TEXTAUSZUG:
Vielen Dank, Frau Herrmann.

Für die Fraktion der NPD spricht der Abg. Delle.

Sehr geehrter Herr Präsident! Meine Damen und Herren! Vergegenwärtigen wir uns noch einmal kurz die Fakten: Bisher hat die Bundesregierung den ALG-II-Beziehern einen monatlichen Renten

beitrag von 2,09 Euro pro Jahr zugestanden. Das geschah durch die Zahlung einer Pauschale in Höhe von 40,80 Euro pro Monat. Allerdings ist schon diese Zahl skandalös niedrig, wenn man einmal bedenkt, wie viele unserer Landsleute mittlerweile dauerhaft auf Hartz IV angewiesen und daher von Altersarmut bedroht sind.

Diese Zahlung für Langzeitarbeitslose in die Rentenkassen soll nun komplett wegfallen. Damit wären Hartz-IVBezieher in der Rentenversicherung nicht mehr pflichtversichert.

Für viele, die in von der Politik wirtschaftspolitisch im Stich gelassenen Regionen leben, bedeutet dies, dass sie de facto im Alltag ohne Rentenanspruch dastehen. Mittlerweile sind wesentliche Teile der jungen Generation im Osten dieser Republik leider im Hartz-IV-Bezug herangewachsen. Meine Damen und Herren! Sie, die in der politischen Verantwortung stehen, haben es weder geschafft, in die Regionen, in denen diese Menschen leben, ein beschäftigungswirksames Wirtschaftswachstum hineinzubringen, noch ist es Ihnen gelungen, viele unserer jungen Landsleute so auszubilden, dass sie wenigstens dort, wo Fachkräfte gesucht werden, eingesetzt werden können.

DATENEINTRÄGE:

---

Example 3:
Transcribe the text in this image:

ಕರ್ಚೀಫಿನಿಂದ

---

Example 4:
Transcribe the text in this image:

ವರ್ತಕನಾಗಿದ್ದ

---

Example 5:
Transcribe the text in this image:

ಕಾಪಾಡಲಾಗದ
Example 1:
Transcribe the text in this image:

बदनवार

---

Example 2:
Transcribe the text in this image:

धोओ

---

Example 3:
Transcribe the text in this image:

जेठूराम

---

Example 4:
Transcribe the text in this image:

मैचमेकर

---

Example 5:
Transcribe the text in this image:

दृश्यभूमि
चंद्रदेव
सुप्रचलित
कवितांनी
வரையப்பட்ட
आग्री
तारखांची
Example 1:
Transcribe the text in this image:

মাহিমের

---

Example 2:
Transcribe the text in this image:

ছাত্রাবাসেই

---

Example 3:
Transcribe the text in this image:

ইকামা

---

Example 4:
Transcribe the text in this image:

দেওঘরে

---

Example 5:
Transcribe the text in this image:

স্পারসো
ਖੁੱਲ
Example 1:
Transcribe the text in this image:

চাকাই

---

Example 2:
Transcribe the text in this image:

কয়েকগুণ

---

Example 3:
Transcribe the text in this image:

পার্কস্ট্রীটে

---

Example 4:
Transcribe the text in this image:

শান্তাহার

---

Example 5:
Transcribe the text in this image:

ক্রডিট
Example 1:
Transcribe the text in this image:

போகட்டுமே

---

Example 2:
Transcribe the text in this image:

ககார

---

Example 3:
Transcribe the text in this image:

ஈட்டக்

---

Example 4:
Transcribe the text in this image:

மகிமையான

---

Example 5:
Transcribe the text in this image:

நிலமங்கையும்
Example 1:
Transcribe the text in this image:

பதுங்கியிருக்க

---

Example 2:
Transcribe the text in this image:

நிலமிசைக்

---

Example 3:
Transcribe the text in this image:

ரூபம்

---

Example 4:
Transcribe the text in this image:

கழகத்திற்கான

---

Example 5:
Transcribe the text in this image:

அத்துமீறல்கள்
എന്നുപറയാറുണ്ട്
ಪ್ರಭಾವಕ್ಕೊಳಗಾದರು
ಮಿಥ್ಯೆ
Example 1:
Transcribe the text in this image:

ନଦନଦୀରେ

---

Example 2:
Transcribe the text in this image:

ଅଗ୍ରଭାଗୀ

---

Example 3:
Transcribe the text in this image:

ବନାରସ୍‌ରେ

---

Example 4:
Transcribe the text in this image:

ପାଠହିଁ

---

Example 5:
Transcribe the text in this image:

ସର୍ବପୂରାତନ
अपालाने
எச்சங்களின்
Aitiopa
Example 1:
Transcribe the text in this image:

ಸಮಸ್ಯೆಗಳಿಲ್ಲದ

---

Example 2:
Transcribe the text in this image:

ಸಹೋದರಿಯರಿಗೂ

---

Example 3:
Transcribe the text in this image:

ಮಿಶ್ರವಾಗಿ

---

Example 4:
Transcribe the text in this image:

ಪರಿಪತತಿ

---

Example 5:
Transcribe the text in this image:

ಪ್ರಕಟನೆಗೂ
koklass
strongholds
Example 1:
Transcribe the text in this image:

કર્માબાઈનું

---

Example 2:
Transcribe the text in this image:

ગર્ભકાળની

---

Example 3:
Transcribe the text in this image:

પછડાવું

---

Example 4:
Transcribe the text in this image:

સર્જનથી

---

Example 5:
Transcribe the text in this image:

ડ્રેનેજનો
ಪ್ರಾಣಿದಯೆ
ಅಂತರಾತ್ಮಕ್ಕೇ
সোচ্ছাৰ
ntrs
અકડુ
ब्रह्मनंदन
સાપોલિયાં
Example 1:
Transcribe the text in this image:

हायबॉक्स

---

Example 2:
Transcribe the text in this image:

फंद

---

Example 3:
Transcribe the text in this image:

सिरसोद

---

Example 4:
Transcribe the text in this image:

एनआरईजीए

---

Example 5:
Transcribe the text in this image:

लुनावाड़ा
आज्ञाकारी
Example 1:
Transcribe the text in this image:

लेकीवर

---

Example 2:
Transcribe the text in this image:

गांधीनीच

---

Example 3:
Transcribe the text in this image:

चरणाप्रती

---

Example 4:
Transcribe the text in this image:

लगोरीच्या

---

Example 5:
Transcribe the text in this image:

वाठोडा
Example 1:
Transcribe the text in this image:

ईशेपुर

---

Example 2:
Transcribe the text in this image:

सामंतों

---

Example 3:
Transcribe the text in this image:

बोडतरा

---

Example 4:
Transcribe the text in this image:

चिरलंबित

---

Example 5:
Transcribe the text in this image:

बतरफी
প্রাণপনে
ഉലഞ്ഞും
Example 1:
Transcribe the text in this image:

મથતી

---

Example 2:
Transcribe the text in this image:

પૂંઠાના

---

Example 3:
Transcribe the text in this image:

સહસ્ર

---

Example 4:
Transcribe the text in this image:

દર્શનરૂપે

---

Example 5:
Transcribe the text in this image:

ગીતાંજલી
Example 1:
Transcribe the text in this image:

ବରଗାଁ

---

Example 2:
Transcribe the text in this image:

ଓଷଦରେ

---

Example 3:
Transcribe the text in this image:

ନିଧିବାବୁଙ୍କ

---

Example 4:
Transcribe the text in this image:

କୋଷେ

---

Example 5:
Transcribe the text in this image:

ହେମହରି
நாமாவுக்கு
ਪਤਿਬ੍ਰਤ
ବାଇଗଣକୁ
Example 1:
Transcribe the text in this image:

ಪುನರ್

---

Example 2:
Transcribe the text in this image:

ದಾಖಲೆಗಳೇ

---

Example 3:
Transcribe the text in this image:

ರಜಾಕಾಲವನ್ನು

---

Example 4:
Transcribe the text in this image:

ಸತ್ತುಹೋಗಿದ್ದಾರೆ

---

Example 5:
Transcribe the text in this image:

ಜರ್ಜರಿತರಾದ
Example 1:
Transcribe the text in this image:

AUFGABEN:
A: Fasse den Absatz der Rede zu den Rentenbeiträgen, der mit „Für viele, die in von der Politik“ beginnt, kürzer zusammen, ohne seine wesentlichen Aussagen wegzulassen.
B: Führe die Rede zu den Rentenbeiträgen im Anschluss an ihren letzten Satz weiter.

ERGEBNISSE:
A: Für viele Menschen in wirtschaftspolitisch vernachlässigten Regionen heißt das, dass sie praktisch ohne Rentenanspruch dastehen. Große Teile der jungen Generation im Osten sind im Hartz-IV-Bezug aufgewachsen. Die politisch Verantwortlichen haben weder beschäftigungswirksames Wachstum in diese Regionen gebracht noch viele junge Menschen so ausgebildet, dass sie dort arbeiten können, wo Fachkräfte gesucht werden.

B:
Leuchtturmpolitik, offene Märkte und globaler Handel sind Ihnen immer wichtiger gewesen als eine raumorientierte Volkswirtschaft zugunsten der Einheimischen, wie es die NPD schon seit Jahren fordert.

Meine Damen und Herren! Dass Sie nur noch notdürftig Politik gestalten, wird an vielen Details erkennbar – nicht zuletzt an der zunehmenden Aufgaben- und Ausgabenverlagerung von Bund und Land auf die Kommunen. In diese Kategorie fällt auch das Sparpaket der Bundesregierung und damit die zur Diskussion stehende Maßnahme, die Rentenanwartschaft für Harz-IV-Bezieher zu streichen. Dieses Vorgehen erhöht nicht nur eklatant das Risiko der Altersarmut; vor allem die Kommunen werden verstärkt auf den Kosten der Grundsicherung im Alter sitzen bleiben. Dabei ist die von der Bundesregierung für 2014 in Aussicht gestellte Senkung des Rentenbeitrages um 0,1 Prozentpunkte auf 19,8 % offenbar bereits jetzt Makulatur.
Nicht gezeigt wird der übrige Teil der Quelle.